Six- course lute after Frei

6-course lute after Frei, c. 1550
By BC luthier Clive Titmuss, 2015
$4,200 CAD
$3,130 USD

(Click for larger image)

The six-course lute occupies a special place in the history of the instrument: There is a vast wealth of music from most of the countries of Western Europe, most of it printed. This means that the best composers were careful about their work, and much of it is easily read in the original notation. Unlike later lutes, Italian, German and French tablatures are numerous.

This instrument is not a copy of any particular historical example, because very few (maybe three!) exist in their original form. They were later converted, and so reverse engineering is required to make one. By following the record provided by contemporary images, we can see the way the neck and body related, details of peg design and other feature. Holbein’s: The Ambassadors provides a wealth of details, for example.

This instrument is made from Amazon rosewood, with extraordinarily straight grain (although many rib blanks were marred by oil and sap pockets), which has the property of imparting great and almost steely projection. This is a wood with the highest density, and a correspondingly strong spring back after bending. You can hear it.

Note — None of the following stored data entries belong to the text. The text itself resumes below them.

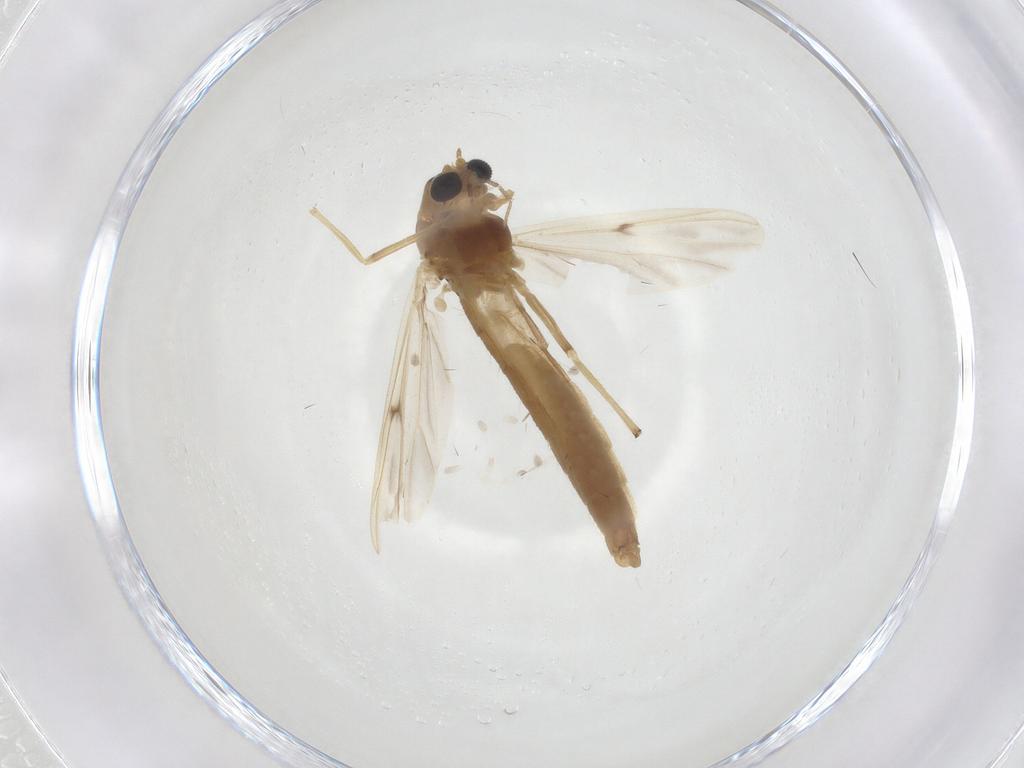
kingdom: Animalia
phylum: Arthropoda
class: Insecta
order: Diptera
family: Chironomidae
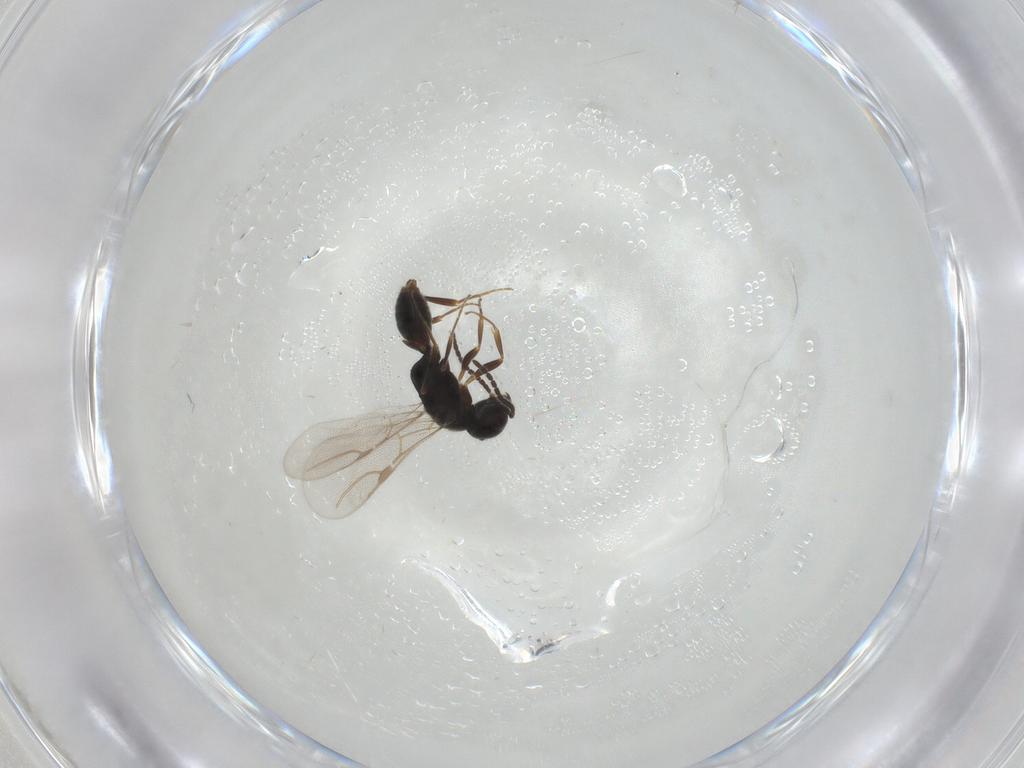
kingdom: Animalia
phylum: Arthropoda
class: Insecta
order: Hymenoptera
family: Bethylidae
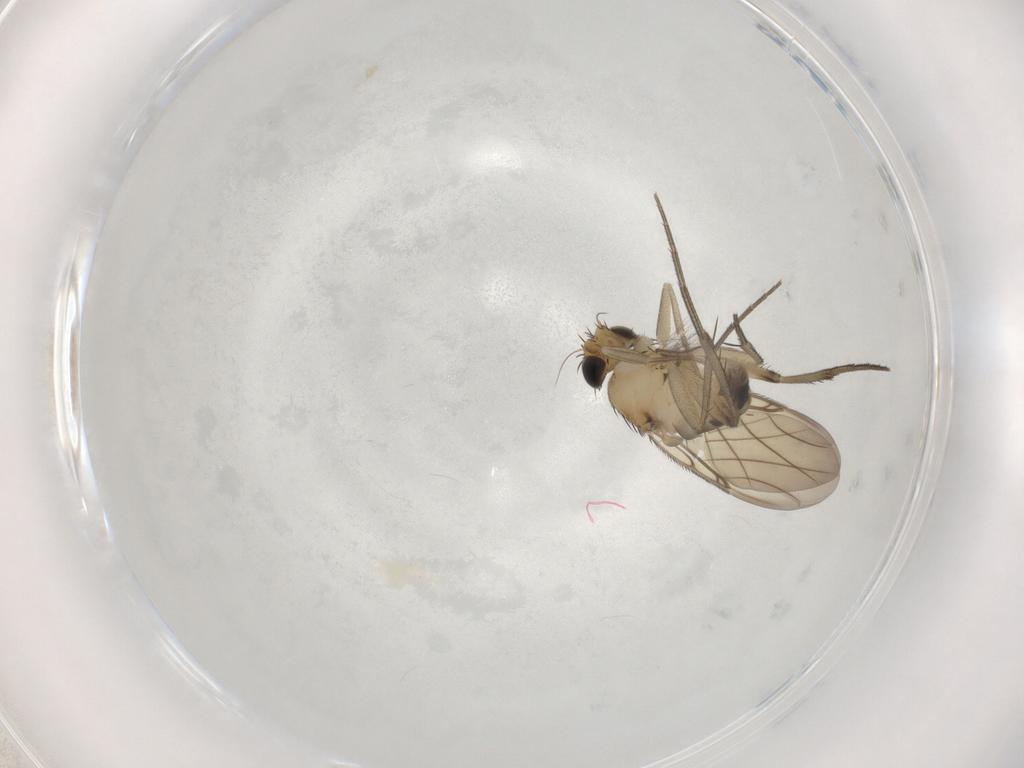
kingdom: Animalia
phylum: Arthropoda
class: Insecta
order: Diptera
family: Phoridae
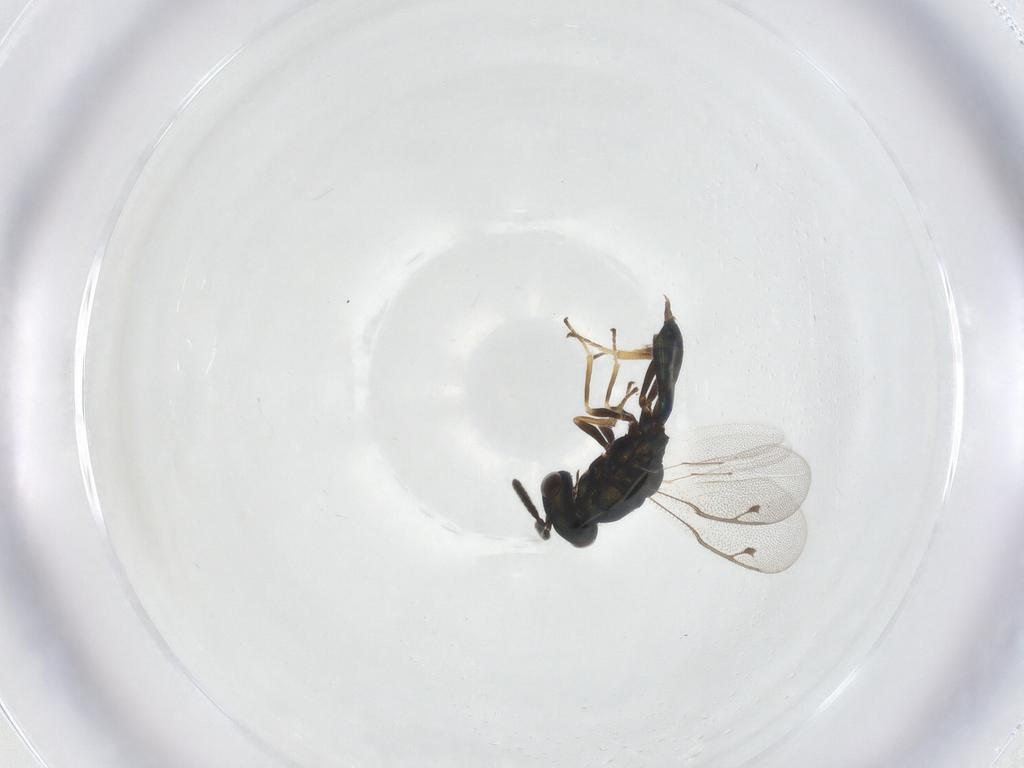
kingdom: Animalia
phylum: Arthropoda
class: Insecta
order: Hymenoptera
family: Pteromalidae
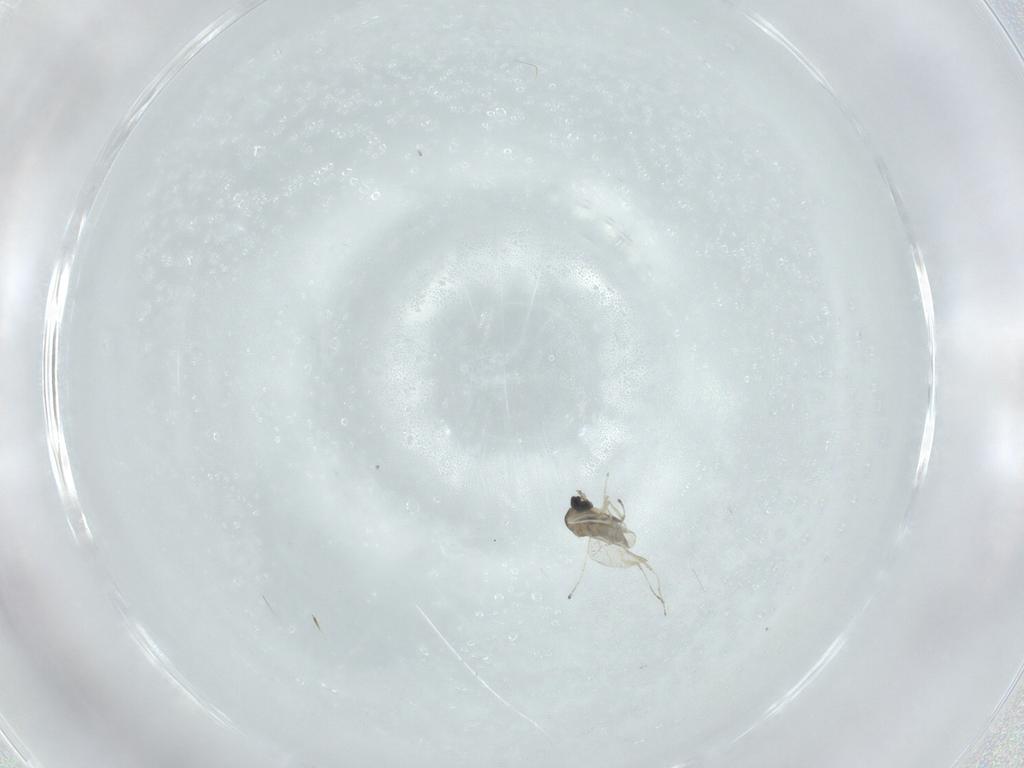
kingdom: Animalia
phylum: Arthropoda
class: Insecta
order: Diptera
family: Cecidomyiidae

I veneered the neck and pegbox with material unusable for ribs, and this is offset with holly spacers, almost white. There is no finish, only the polishing of the wood itself, filling the pores with beeswax, a historical finish. The top is a fine-grained and somewhat softer piece of Engelmann spruce from my home in BC, and it helps to make the lute warmer-sounding than the influence rosewood normally would impart.

It is without the usual beards, the tiny graces which mark instruments of the second half of the century; there is no binding. The pegs are boxwood, with a heart-shaped head used one surviving instrument by Gerle. The rose is also unusual, being pattern collected and drawn in the eighteenth century by a French draftsman, found in a book of late medieval Arabic ornamental stone work, it looks like a variation on a well-known pattern, but with subtle differences–the circles and points.
After having made more than a dozen six course lutes with various designs, this is undoubtedly my finest one.

 

All instruments built by Clive Titmuss come with custom-fitted cases.
Prices do not include shipping and insurance.